Strona główna » Newsy » CD-Action nr 12/2021 (327)

CD-Action nr 12/2021 (327)


Opublikowano: 19/10/2021 | Autor: Avok

CD-Action nr 327 od dziś w sprzedaży. Nabyłem, sprawdziłem, może być. A teraz garść szczegółów, parę pochwał i jedna nagana.

Kilka zapowiedzi i testów przedpremierowych plus 32 recenzje – to zawartość growa bieżącego numeru. Okładkowy Battlefield 2042 został przetestowany na miesiąc przed premierą i zrobił dobre wrażenie na Krigorze. Ja nie zagram, więc przeskoczyłem od razu do recenzji. A tam siedem produkcji ze znakiem jakości, z najwyżej ocenionymi (9/10) Lost Judgement i Kena: Bridge of Spirits. Czyli bez niespodzianek. „Dziewiątkę” dostał także Cyberpunk Red, ale to gra fabularna. Ciekawostką niech będzie fakt, że przebój ostatnich dni – Far Cry 6 – doczekał się największej recenzji, ale zasłużył „jedynie” na siedem oczek. I co więcej, jak relacjonował mi ostatnio Junior, gra na świecie zdobywa większość ocen w tych granicach. Tak więc User Jama ze swoim 95% w Pixelu chyba mocno odpłynął. Ale że to spec od przygodówek, a do opisania wcisnęli mu grę akcji, można mu wybaczyć 😉 Dla porządku dodam, że w ramach Kaszanki Zone w najnowszym CDA najniżej oceniono Rico London (2/10). A Kaszanka, cóż, pojawia się i znika.

Publicystyka wita historią dyskietki by Smuggler. Nie wiedziałem, że można o tym napisać sześć stron, ale potwierdzam – można. Znacznie skromniej (choć zakładam się że równie ciekawie) prezentuje się kolejna historia, tym razem fotofonu. Wpadł mi w oko także tekst o sequelach, które miały być całkowicie innymi grami, ale „podczepiły się” pod tytuły, które odniosły sukces. Ciekawe, ciekawe… Doceniam także tekst o Diunie, po czym i tak przesuwam go na koniec kolejki. Nigdy jakoś nie przepadałem za tym pełnym piachu uniwersum.
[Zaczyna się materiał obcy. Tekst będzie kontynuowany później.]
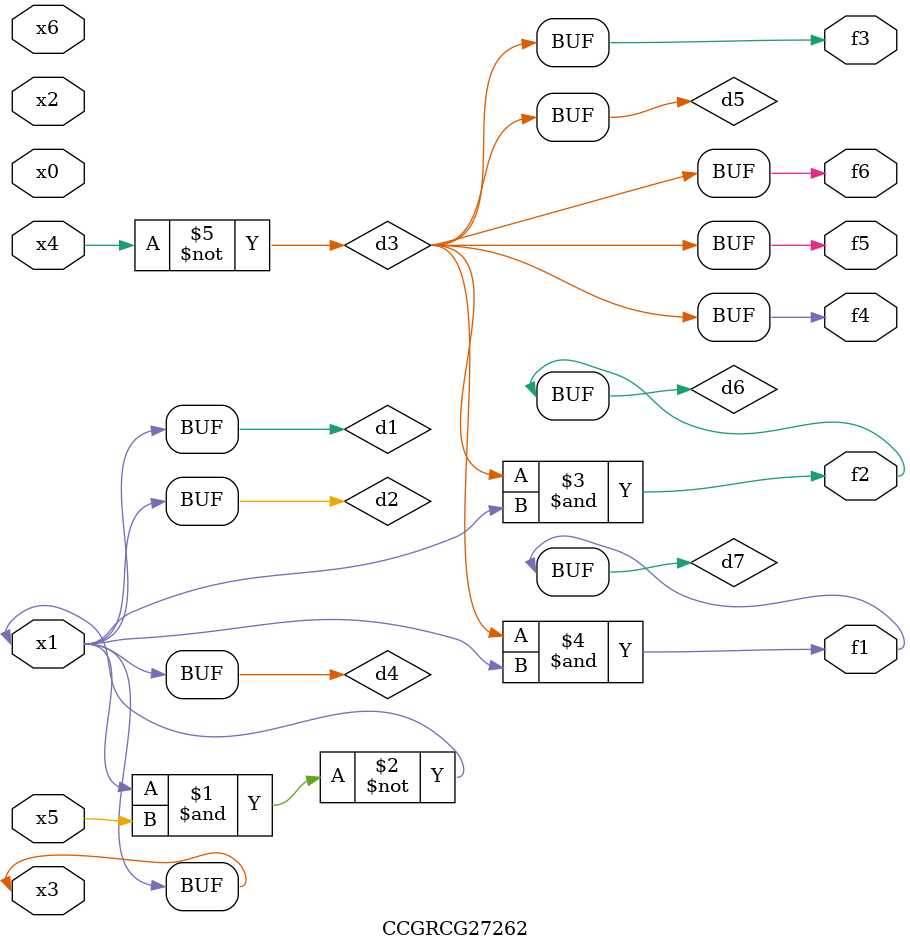
<source format=v>
module CCGRCG27262(
	input x0, x1, x2, x3, x4, x5, x6,
	output f1, f2, f3, f4, f5, f6
);

	wire d1, d2, d3, d4, d5, d6, d7;

	buf (d1, x1, x3);
	nand (d2, x1, x5);
	not (d3, x4);
	buf (d4, d1, d2);
	buf (d5, d3);
	and (d6, d3, d4);
	and (d7, d3, d4);
	assign f1 = d7;
	assign f2 = d6;
	assign f3 = d5;
	assign f4 = d5;
	assign f5 = d5;
	assign f6 = d5;
endmodule

</source>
Zawartość CD-Action to także felietony (w końcu ktoś napisał o zmarłym sir Clivie Sinclairze), dział sprzętowy (ziew), a także stałe rubryki. Te moim zdaniem stanowią dużą siłę CDA i zawsze pochłaniam je z przyjemnością, szczególnie Magazyn kulturalny, Szpile i Action Redaction. Zalewam kubek przedniej yerby mocno twardą wodą, rozsiadam się w fotelu z wkładką masującą i zatapiam w lekturze…

…ale zanim się zatopię, jeszcze NAGANA! Nie znalazłem w najnowszym CD-Action choćby wzmianki o Pixel Heaven. Ja wiem, że organizuje ją wydawca konkurencyjnych pism, ale tak mało dobrych eventów ostatnimi czasy mamy, że naprawdę szkoda je olewać! Było mnóstwo ludzi, dużo gier i retro sprzętu, wystawy, świetne panele dyskusyjne, ważni goście (syn Clive’a Sinclaira!) itd. Długo by wymieniać, a dla CDA po prostu imprezy nie było. Małe to, strasznie małe…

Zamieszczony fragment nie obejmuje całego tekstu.